Türkiye kavramının ilk olarak Çin ve Bizans
kaynaklarında yer aldığını görüyoruz. Karadeniz’in Kuzeyindeki coğrafya ve 6.
Asırdan sonra ise Türkiye bugün Orta Asya denilen coğrafyayı ifade için
kullanılmıştır. Çin Kaynaklarının Tie-le, Tu-jue gibi kelimelerle miladi 2.
Asırda Altay dağları güneyindeki hakli anlatmak için bu tabiri kullandıkları
ifade edilmektedir. Yine Hazar Kağanlığı'na
Bizans kaynaklarında Tourkia (Türklerin
Bölgesi) denildiği görülmektedir. Buraya dair bilgiler aktaran İslâm coğrafyacıları 9. asırdan itibaren
Türklerin Orta Asya’da yaşadıkları bölgeleri Bilâdü’t-Türk (Türk
ülkeleri) veya Arzu’t-Türk (Türk
ülkesi) olarak ifade etmişlerdi. Yine İslâm coğrafyacıları 13.
yüzyıldan beri Hazar Denizi'nden Çin’e kadar uzanan Türk ülkeleri için “Türkistan” ismi
kullanmışlardı. Görüleceği
üzere Türkiye kavramı Türkistan ile geçişken bir kavramdır. Lakin görüleceği
üzere Orta Asya’dan Karadeniz’in kuzeyine olan bölge bu adı Türk adı ve varlığı
münasebetiyle almış görünmektedir. Esasen Farsça ek ile kurulan Türkistan ile
Arapça terkiple ile kurulan Türkiye aynı manayı ve durumu göstermektedir. Bu
bakımdan ayrım sadece doğu-batı noktasındaki geçişi göstermek bakımından
manalıdır. İrani kavimler Türklerin yaşadığı bölgelere Türkiye manasına
Türkistan demişlerdi. İster Tourkia, ister Türkistan, İster Türkiye olsun hepsi
aynı tarihi tezahüre işaret etmektedirler. Lakin Türklerin Karadeniz’in
kuzeyinden Anadolu’ya Doğu Akdeniz’de Mısır’a ki burası Suriye’yi de kapsıyordu
Türkiye olarak adlandırdıkları gerçeği tüm izahlardan vareste ve açıktır. Doğu
tarihimizi Türkistan Batıyı ise Türkiye diye adlandırmayı seçmemizde bundandır.
Bugün Orta Doğu olarak kullanılan kadük isim gelmeden önce buraların Türkiye
olduğu gerçeğine işaret etmek isteriz. Türkiye isminin bu cümleden ortaya
çıktığı ikinci coğrafya Biladu’r-Rum-Roma Ülkesi olan Anadolu’dur. 12. Asırdan
itibaren burası artık Türk fethi ve varlığı ile kaynaklarda Turkhia olarak adlandırılmaya başlar.
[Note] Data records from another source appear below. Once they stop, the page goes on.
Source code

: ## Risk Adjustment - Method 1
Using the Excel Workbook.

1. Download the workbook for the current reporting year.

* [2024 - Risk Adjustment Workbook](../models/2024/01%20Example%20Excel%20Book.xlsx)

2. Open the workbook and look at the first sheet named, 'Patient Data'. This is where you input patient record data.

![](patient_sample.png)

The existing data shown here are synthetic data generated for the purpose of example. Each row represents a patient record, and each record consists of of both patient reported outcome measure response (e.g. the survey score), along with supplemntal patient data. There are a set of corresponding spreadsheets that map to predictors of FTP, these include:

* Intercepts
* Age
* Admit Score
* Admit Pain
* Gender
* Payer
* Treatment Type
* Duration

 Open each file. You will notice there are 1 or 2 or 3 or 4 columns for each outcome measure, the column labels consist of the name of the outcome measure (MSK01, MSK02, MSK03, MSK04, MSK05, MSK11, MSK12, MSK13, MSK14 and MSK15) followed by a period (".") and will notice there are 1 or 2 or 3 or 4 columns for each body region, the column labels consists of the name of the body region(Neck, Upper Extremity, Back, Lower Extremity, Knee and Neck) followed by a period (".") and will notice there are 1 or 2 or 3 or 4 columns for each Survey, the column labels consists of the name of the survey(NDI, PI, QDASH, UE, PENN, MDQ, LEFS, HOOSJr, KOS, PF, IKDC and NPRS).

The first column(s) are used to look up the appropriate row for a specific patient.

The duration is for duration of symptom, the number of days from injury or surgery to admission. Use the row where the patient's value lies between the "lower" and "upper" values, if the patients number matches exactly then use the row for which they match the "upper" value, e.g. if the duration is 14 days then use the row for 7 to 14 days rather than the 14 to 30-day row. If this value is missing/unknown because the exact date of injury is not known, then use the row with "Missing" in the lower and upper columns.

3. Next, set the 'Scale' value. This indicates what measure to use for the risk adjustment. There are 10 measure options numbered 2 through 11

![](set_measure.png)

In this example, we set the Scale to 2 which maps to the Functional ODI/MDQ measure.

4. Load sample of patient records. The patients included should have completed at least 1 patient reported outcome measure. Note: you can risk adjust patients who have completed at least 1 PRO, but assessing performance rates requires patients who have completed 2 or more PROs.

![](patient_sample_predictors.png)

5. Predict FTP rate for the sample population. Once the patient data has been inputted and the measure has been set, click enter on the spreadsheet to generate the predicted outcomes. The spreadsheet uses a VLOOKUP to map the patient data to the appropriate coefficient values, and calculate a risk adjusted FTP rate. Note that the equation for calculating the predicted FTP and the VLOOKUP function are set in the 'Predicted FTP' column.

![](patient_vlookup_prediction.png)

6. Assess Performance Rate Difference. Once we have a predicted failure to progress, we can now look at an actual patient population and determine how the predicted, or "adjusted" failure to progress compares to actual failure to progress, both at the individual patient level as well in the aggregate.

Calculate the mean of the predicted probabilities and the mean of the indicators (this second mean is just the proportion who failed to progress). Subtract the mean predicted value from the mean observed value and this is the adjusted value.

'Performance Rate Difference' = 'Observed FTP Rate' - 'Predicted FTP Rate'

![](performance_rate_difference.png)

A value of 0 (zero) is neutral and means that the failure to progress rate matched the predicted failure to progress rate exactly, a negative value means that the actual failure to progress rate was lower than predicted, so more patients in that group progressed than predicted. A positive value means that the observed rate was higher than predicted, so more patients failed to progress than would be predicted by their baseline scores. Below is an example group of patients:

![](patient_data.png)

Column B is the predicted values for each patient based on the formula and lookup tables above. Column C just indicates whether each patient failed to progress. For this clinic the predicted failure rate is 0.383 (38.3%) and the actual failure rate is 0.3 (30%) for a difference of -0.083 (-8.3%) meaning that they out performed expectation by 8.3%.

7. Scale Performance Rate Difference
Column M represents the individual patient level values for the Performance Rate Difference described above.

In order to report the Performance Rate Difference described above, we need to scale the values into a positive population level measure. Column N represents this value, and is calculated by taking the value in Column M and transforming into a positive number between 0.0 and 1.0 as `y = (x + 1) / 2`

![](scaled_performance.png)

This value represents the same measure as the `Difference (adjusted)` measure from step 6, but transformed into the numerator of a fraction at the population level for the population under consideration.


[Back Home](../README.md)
Türkler
Rum ülkesini Türkiyye eylemişler ve bunu da harici kaynaklar ifade etmiştir. Meşhur
gezgin Marco Polo İç ve Doğu Anadolu’yu Turcomanie veya Turquemenie /Turkomans (Türkmen ülkesi) ismiyle,
Orta Asya’yı da Büyük Turkhia olarak
tanıtmıştır. Burada görünen sadece bir etnik yığın değil kocaman bir medeniyet
sahsıdır. On üçüncü
yüzyılda artık Avrupa’nın esasen eski kullanımı da sürdürerek Altaylardan Tuna
boylarına kadar olan bölgeyi Magna
Turchia (Büyük Türkiye) olarak adlandırdığı da burada ifade edilmelidir. İşte
tam bu sırada belki de ilk defa Türk adı bir devletin kendi resmi adı olarak
Mısır-Suriye hattına isim olur. Modern isimlendirmelerin olmadığı bir çağda ed-Devle et-Türkiyye kavramı Arapça bir
terkip olarak Türk Devleti manasında Türkiye isminin devleti kuran Memlûklere
alamet olmak üzere kullanıldığını görüyoruz. Hülasa görüleceği üzere coğrafya
Türklerin ayak bastığı, devlet ve şehir kurduğu her yerde töresinde muhtevi
manasıyla birlikte coğrafyaya ad olarak tarihe izini bırakmıştır.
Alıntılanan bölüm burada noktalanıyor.